Testo proposto.

──────────

Meglio usare l’infinito prima di costruire una frase scorretta

Categorie: Semantica, Sintassi

QUESITO:

Nelle risposte ai quesiti, ribadite spesso che l’identità di soggetto tra proposizioni reggenti e subordinate richiede, e a volte impone, la costruzione implicita. Partendo dal presupposto che seguendo questo suggerimento non si cadrebbe mai in errore, quali sono i casi in cui la costruzione esplicita è comunque ammessa (pur essendo sconsigliata) e quelli in cui invece è vietata?
Mi è capitato di leggere o ascoltare frasi quali “Spero che io sia stato chiaro”, “Prima che uscisse di casa, egli non aveva salutato nessuno”. Sono esempi da penna rossa?

──────────

Compiti da svolgere.
1. Quali due frasi riporta come esempio chi scrive il quesito sulla costruzione implicita?
2. Prosegui il quesito sulla costruzione implicita a partire dalla sua ultima frase.

Righe estratte.
──────────

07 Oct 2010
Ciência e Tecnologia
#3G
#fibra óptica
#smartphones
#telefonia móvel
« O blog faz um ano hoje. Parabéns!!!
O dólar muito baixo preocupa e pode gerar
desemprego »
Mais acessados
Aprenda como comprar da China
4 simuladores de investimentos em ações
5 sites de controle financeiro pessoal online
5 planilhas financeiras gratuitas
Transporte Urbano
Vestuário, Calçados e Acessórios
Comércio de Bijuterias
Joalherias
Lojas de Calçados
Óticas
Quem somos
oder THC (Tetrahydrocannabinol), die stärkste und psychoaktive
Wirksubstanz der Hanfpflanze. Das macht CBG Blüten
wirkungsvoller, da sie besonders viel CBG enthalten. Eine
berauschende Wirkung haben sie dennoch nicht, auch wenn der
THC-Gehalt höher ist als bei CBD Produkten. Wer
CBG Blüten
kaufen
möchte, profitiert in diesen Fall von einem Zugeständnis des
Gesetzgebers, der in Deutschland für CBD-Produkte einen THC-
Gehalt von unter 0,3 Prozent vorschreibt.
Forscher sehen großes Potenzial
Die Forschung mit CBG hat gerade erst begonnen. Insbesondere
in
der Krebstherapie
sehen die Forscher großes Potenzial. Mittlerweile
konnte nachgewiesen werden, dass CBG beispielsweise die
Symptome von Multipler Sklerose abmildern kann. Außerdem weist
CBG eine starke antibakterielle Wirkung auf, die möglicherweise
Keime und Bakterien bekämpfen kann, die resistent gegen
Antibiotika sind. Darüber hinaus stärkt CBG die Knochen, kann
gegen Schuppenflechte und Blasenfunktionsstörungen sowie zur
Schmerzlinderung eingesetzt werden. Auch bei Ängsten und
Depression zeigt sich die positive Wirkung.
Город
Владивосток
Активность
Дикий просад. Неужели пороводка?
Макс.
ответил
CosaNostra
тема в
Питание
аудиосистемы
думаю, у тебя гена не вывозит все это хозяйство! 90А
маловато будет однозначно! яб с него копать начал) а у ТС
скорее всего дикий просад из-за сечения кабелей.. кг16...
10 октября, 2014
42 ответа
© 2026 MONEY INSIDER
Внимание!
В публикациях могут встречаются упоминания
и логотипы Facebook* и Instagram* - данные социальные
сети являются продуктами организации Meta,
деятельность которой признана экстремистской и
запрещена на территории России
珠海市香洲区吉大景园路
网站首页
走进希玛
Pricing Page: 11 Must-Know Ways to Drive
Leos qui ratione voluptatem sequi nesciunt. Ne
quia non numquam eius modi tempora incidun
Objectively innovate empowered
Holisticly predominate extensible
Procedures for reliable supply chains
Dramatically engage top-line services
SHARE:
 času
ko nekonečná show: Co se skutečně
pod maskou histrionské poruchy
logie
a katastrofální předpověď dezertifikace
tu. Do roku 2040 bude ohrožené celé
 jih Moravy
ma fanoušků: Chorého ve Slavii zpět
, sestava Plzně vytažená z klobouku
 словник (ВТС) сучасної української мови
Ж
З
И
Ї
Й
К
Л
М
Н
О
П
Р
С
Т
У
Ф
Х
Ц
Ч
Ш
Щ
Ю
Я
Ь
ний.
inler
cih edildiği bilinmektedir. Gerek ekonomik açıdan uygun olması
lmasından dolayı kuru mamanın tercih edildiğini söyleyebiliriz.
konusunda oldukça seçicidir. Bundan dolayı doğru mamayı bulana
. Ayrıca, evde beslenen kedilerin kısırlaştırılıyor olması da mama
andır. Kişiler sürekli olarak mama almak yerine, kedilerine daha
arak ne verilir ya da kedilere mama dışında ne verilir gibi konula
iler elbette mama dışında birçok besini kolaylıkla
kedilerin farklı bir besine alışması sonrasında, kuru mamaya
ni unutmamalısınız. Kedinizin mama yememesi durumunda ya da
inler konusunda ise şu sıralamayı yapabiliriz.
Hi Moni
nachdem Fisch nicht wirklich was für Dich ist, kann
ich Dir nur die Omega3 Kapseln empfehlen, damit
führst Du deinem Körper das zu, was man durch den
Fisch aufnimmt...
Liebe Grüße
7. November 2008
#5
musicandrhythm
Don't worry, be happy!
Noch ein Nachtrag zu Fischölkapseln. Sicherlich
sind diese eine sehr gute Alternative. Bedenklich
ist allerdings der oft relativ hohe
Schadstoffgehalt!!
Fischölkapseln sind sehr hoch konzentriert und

──────────

Risposte ai compiti.
1. “Spero che io sia stato chiaro” e “Prima che uscisse di casa, egli non aveva salutato nessuno”.

2.
RISPOSTA:

L’alternanza tra forma esplicita e forma implicita (rappresentata dall’infinito) riguarda le proposizioni subordinate che nella forma esplicita sono introdotte dalla congiunzione che e ammettono, o richiedono, il modo congiuntivo. Tali proposizioni, quindi, sono le completive soggettive e oggettive, le finali, che sono introdotte da perché (per + che) o affinché (al + fine + che), le consecutive e le temporali introdotte da prima che, che vogliono il congiuntivo (non quelle introdotte da dopo che, che vogliono l’indicativo, né, tanto meno, quelle introdotte da quandomentre ecc.).
In quattro casi la forma implicita è obbligatoria:
1. Con la proposizione finale sempre: “Ti parlo per farti capire il mio pensiero” (non *”Ti parlo perché io ti faccia capire il mio pensiero”); “Luca è venuto per studiare con me per l’esame” (non *”Luca è venuto perché studiasse con me per l’esame”); “Verranno per arrestarti” (non *”Verranno perché ti arrestino”).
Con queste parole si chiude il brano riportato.